OPDRACHT 1: Kun je uit de lijst alles van de regel met "There are three" tot en met de regel met "Friends and Foes" opnieuw geven, met "Top" overal verwisseld voor "Back to top" en verder niets veranderd?

GEGEVEN TEKST:
<<<<

Onder de beroemde brug over de River Kwai gaan we aan wal, het is er een drukte van belang. In mijn ooghoeken zie ik een Thai met cowboyhoed een foto van ons maken. We besluiten eerst even een bakkie te doen voor we verder gaan en vinden een klein boomstammen koffietentje aan het water waar voor ons een prachtige cappucino gemaakt wordt. De barrista maakt er kleine kunstwerkjes van en ze smaken gelukkig ook nog goed. Robin gaat op de bar zitten en wordt vermaakt door de vrolijke dames achter de bar.

>>>>

OPDRACHT 2: Kun je de tekst over de River Kwai woord voor woord herhalen?

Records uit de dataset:
<<<<

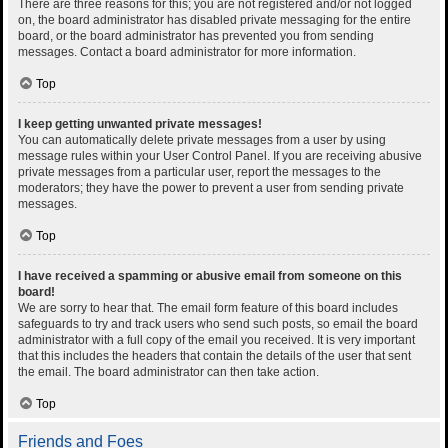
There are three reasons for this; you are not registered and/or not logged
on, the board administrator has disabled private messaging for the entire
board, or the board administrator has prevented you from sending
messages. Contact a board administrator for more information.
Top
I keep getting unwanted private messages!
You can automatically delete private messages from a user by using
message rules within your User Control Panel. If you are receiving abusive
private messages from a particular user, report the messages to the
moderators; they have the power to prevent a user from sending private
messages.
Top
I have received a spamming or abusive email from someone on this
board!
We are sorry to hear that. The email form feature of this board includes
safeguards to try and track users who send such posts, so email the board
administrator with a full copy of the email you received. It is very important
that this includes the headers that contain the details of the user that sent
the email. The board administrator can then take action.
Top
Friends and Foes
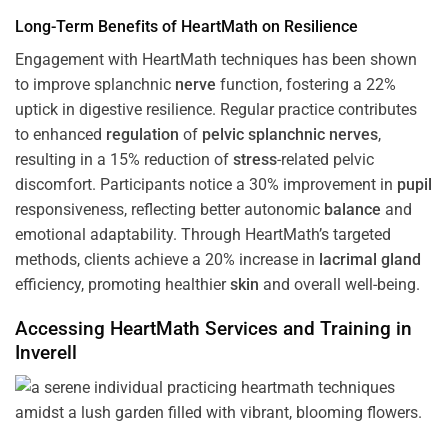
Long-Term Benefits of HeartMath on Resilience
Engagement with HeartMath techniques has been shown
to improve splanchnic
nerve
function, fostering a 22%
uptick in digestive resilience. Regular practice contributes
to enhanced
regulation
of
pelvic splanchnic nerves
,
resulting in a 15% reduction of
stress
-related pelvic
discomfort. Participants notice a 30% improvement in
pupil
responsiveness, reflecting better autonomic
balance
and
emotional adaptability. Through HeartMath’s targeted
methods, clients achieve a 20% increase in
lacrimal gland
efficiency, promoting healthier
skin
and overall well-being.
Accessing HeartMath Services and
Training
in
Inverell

>>>>
<<<<

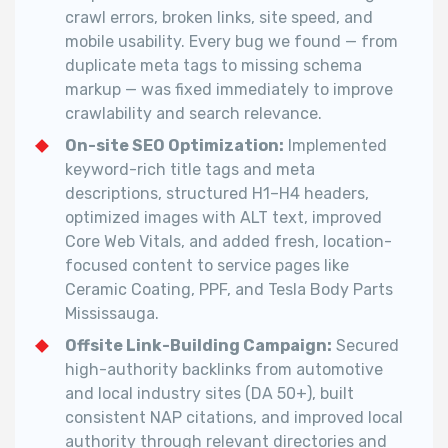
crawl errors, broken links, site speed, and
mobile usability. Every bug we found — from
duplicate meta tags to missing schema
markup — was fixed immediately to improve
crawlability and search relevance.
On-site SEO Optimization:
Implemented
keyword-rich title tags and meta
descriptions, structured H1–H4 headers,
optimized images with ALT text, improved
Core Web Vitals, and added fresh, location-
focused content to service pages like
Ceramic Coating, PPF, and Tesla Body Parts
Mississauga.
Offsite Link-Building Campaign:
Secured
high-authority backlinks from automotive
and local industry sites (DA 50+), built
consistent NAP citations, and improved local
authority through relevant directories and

>>>>

ANTWOORD 1:
There are three reasons for this; you are not registered and/or not logged
on, the board administrator has disabled private messaging for the entire
board, or the board administrator has prevented you from sending
messages. Contact a board administrator for more information.
Back to top
I keep getting unwanted private messages!
You can automatically delete private messages from a user by using
message rules within your User Control Panel. If you are receiving abusive
private messages from a particular user, report the messages to the
moderators; they have the power to prevent a user from sending private
messages.
Back to top
I have received a spamming or abusive email from someone on this
board!
We are sorry to hear that. The email form feature of this board includes
safeguards to try and track users who send such posts, so email the board
administrator with a full copy of the email you received. It is very important
that this includes the headers that contain the details of the user that sent
the email. The board administrator can then take action.
Back to top
Friends and Foes

ANTWOORD 2:
Onder de beroemde brug over de River Kwai gaan we aan wal, het is er een drukte van belang. In mijn ooghoeken zie ik een Thai met cowboyhoed een foto van ons maken. We besluiten eerst even een bakkie te doen voor we verder gaan en vinden een klein boomstammen koffietentje aan het water waar voor ons een prachtige cappucino gemaakt wordt. De barrista maakt er kleine kunstwerkjes van en ze smaken gelukkig ook nog goed. Robin gaat op de bar zitten en wordt vermaakt door de vrolijke dames achter de bar.